Written task =
Make an exact copy of all the data, pictures excluded.

***** Records provided

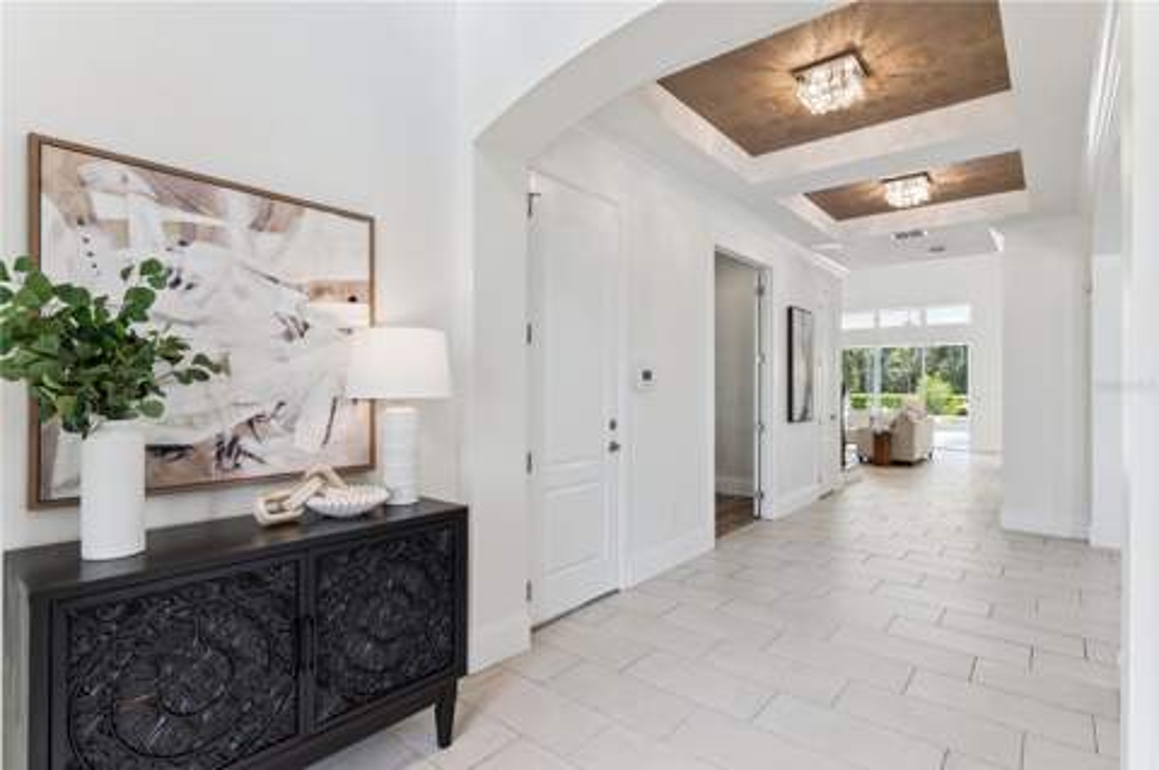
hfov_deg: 93.3
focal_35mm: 17
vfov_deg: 70.3
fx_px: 547
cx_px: 580
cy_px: 385
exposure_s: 1/50
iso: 800
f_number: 10
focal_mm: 17
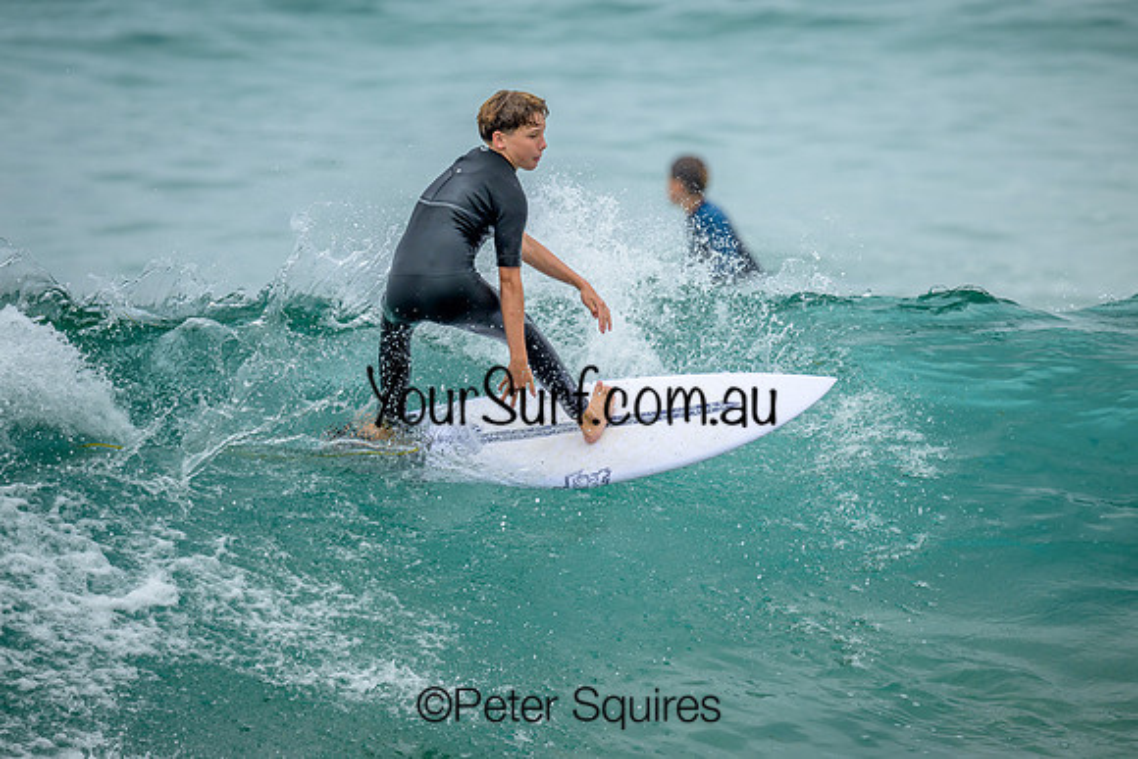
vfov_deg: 1.7
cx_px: 550
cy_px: 367
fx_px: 26122
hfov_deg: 2.5
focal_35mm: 826
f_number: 6.3
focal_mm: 800
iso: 360
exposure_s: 1/2000
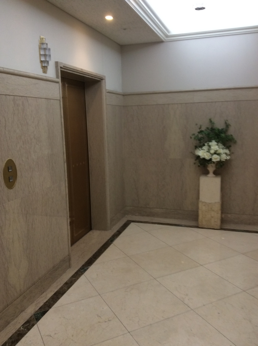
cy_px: 173
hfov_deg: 44.1
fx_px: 319
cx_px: 129
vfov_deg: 56.9
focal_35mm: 32
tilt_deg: -10.3
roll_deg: +0.3
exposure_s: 1/24
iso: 64
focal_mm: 3.3
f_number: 2.4
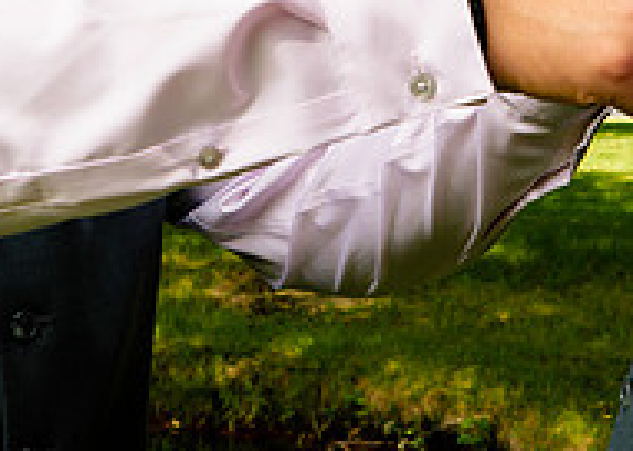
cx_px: 355
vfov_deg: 15.6
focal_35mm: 86
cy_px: -179
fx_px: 1544
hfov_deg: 23.1
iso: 100
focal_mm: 27
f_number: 7.1
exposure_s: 1/100
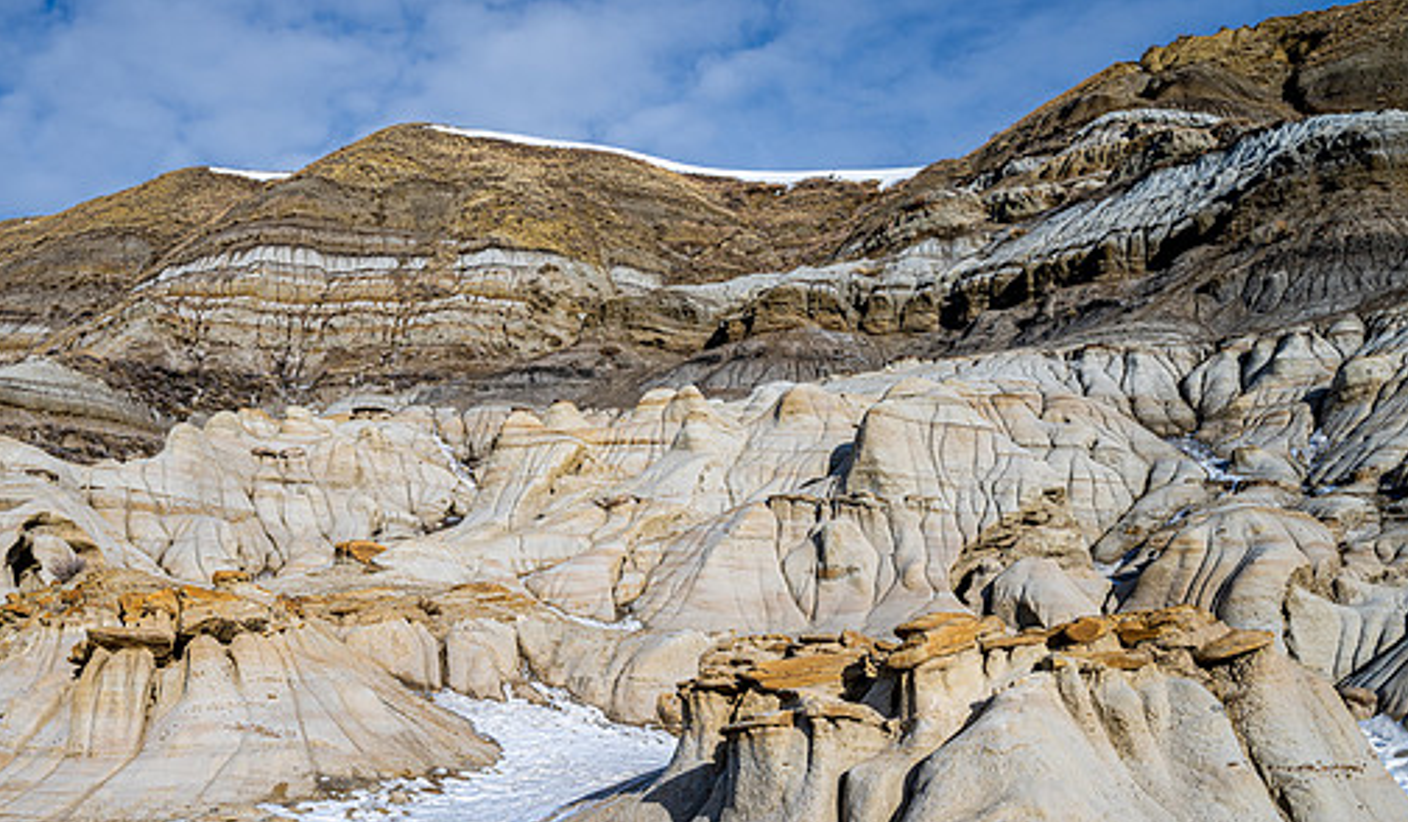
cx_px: 574
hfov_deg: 52.1
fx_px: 1432
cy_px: 570
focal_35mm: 38
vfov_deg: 31.7
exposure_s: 1/160
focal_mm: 30
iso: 125
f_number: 16
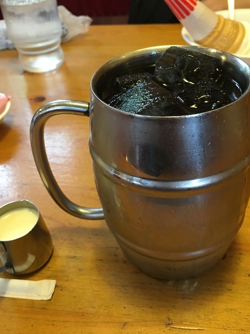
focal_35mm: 34
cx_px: 133
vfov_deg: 53.8
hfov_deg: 41.8
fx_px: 327
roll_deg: +4.8
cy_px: 149
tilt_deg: -37.9
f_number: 2.2
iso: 200
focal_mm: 4.15
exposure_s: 1/24
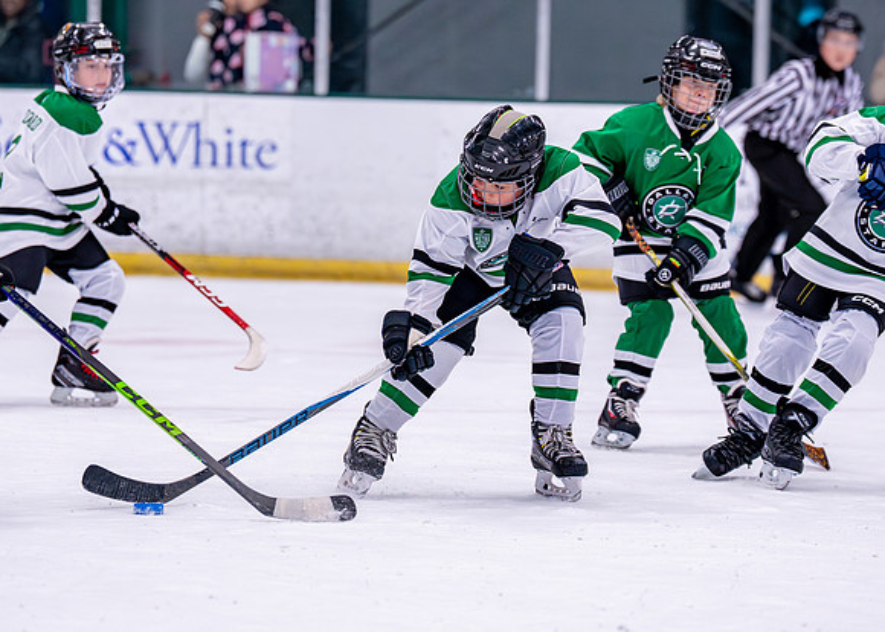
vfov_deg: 6.5
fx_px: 5538
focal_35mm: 220
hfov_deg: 9.1
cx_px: 534
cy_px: 300
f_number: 2.8
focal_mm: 132
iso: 2500
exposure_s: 1/1250
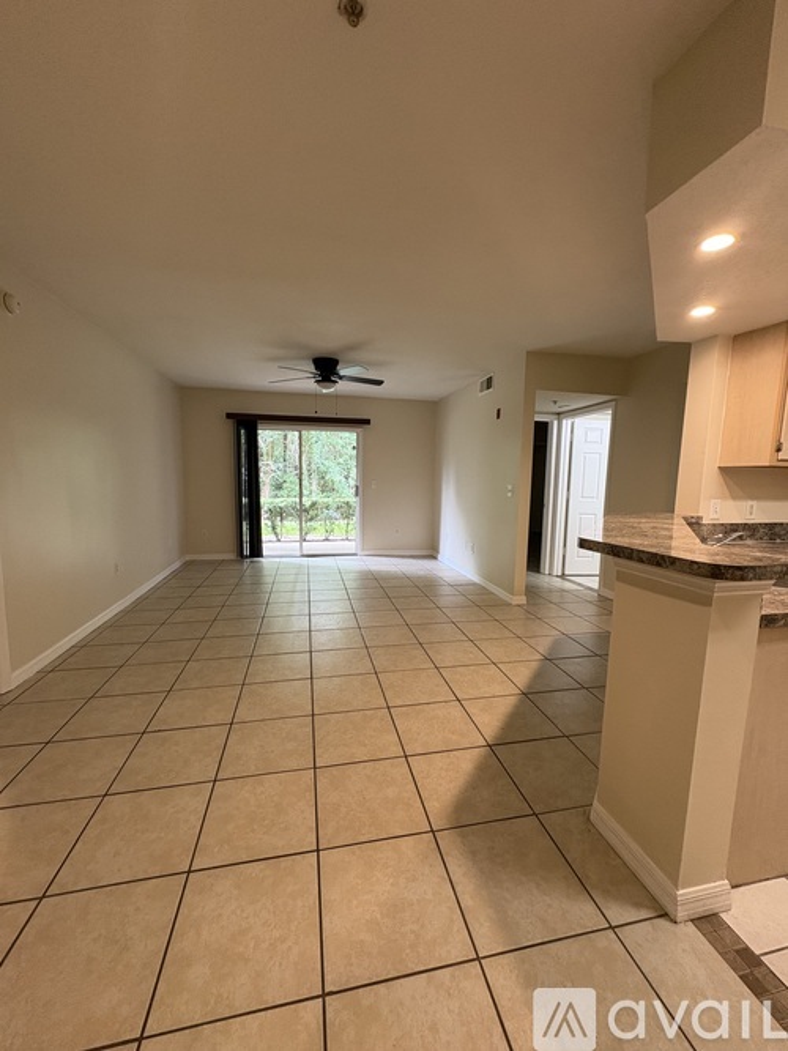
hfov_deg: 85.7
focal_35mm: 14
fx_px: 425
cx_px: 394
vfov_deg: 102.1
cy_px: 526
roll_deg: -0.6
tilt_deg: -6.4
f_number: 2.2
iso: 200
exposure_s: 1/60
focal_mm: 2.22
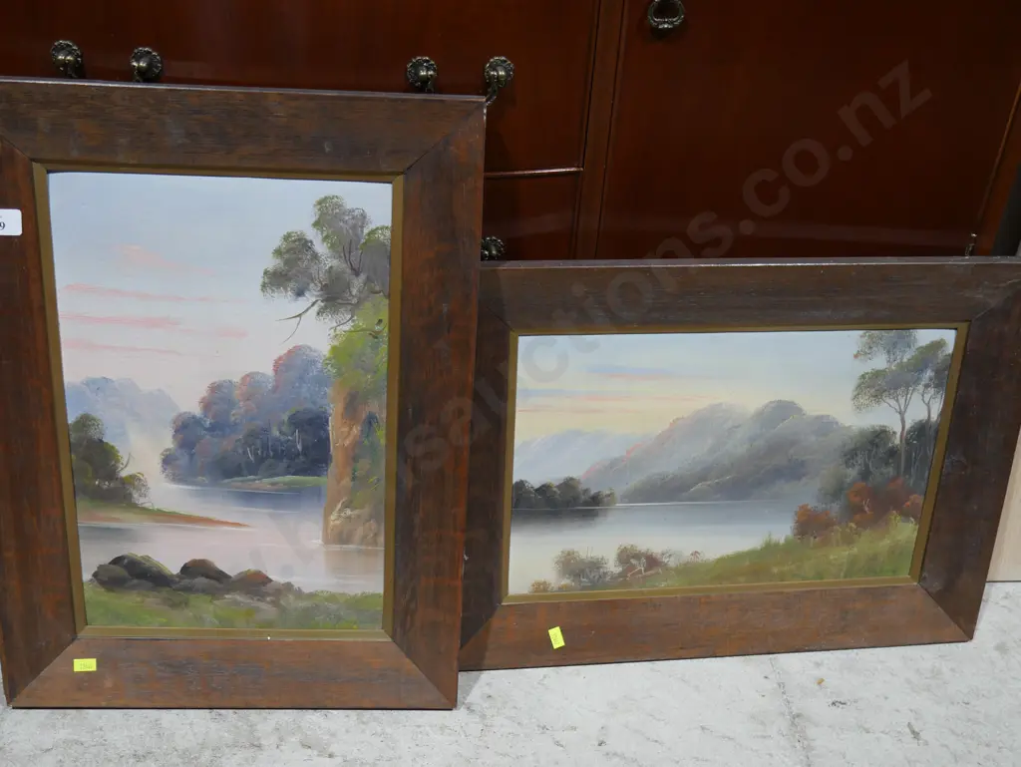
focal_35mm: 40
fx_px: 1180
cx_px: 510
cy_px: 384
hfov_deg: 46.8
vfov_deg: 36.0
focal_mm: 20
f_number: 4.4
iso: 500
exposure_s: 1/60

**********

Problem solution =
hfov_deg: 93.3
focal_35mm: 17
vfov_deg: 70.3
fx_px: 547
cx_px: 580
cy_px: 385
exposure_s: 1/50
iso: 800
f_number: 10
focal_mm: 17
vfov_deg: 1.7
cx_px: 550
cy_px: 367
fx_px: 26122
hfov_deg: 2.5
focal_35mm: 826
f_number: 6.3
focal_mm: 800
iso: 360
exposure_s: 1/2000
cy_px: 173
hfov_deg: 44.1
fx_px: 319
cx_px: 129
vfov_deg: 56.9
focal_35mm: 32
tilt_deg: -10.3
roll_deg: +0.3
exposure_s: 1/24
iso: 64
focal_mm: 3.3
f_number: 2.4
cx_px: 355
vfov_deg: 15.6
focal_35mm: 86
cy_px: -179
fx_px: 1544
hfov_deg: 23.1
iso: 100
focal_mm: 27
f_number: 7.1
exposure_s: 1/100
cx_px: 574
hfov_deg: 52.1
fx_px: 1432
cy_px: 570
focal_35mm: 38
vfov_deg: 31.7
exposure_s: 1/160
focal_mm: 30
iso: 125
f_number: 16
focal_35mm: 34
cx_px: 133
vfov_deg: 53.8
hfov_deg: 41.8
fx_px: 327
roll_deg: +4.8
cy_px: 149
tilt_deg: -37.9
f_number: 2.2
iso: 200
focal_mm: 4.15
exposure_s: 1/24
vfov_deg: 6.5
fx_px: 5538
focal_35mm: 220
hfov_deg: 9.1
cx_px: 534
cy_px: 300
f_number: 2.8
focal_mm: 132
iso: 2500
exposure_s: 1/1250
hfov_deg: 85.7
focal_35mm: 14
fx_px: 425
cx_px: 394
vfov_deg: 102.1
cy_px: 526
roll_deg: -0.6
tilt_deg: -6.4
f_number: 2.2
iso: 200
exposure_s: 1/60
focal_mm: 2.22
focal_35mm: 40
fx_px: 1180
cx_px: 510
cy_px: 384
hfov_deg: 46.8
vfov_deg: 36.0
focal_mm: 20
f_number: 4.4
iso: 500
exposure_s: 1/60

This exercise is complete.